Features: - Web UI with real-time console output - CLI for automation - Self-hosted (no data leaves your machine)

Tech: Python, Flask, pytest

GitHub: https://github.com/sastrophy/siteiq

I'd love feedback – are there vulnerabilities I'm missing? Any suggestions for the LLM attack payloads?

This is my first open source project, so any advice is welcome!

Comments

denuoweb•2mo ago
Have you tried running this against itself? I found critical security vulnerabilities:

1. Command Injection Risk (CRITICAL) The web application passes user-controlled input directly to subprocess commands without proper sanitization. An attacker could inject malicious commands through the target_url, wordpress_path, llm_endpoint, or tests parameters. app.py:232-264

2. No Authentication (CRITICAL) All API endpoints are completely unauthenticated. Anyone can start security scans against arbitrary URLs, potentially using your server to attack others. app.py:481-516

3. Server-Side Request Forgery (HIGH) Users can provide any URL as the scan target, allowing attackers to scan internal networks, localhost services, or use your server as a proxy for attacks. app.py:484-493

4. No CSRF Protection (HIGH) POST endpoints lack CSRF token validation, making them vulnerable to cross-site request forgery attacks. app.py:481-482 app.py:567-568

5. No Rate Limiting (MEDIUM) Endpoints lack rate limiting, allowing abuse and denial-of-service attacks.

sastrophy•2mo ago
Thank you so much for taking the time to review the code and pointing these out!

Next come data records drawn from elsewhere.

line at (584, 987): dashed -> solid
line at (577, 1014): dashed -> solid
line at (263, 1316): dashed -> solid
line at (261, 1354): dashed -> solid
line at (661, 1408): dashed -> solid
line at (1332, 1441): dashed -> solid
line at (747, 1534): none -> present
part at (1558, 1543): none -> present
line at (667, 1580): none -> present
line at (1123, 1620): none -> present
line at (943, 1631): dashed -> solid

I really appreciate it. To clarify: SiteIQ is designed to run locally on your own machine (localhost:5000) as a personal security testing tool - similar to how you'd run Burp Suite or OWASP ZAP locally. It's not meant to be deployed as a public-facing web service. That said, your points are absolutely valid and I'll definitely work on fixing these. This is my first open source project, so feedback like this helps me learn a lot. Thanks again!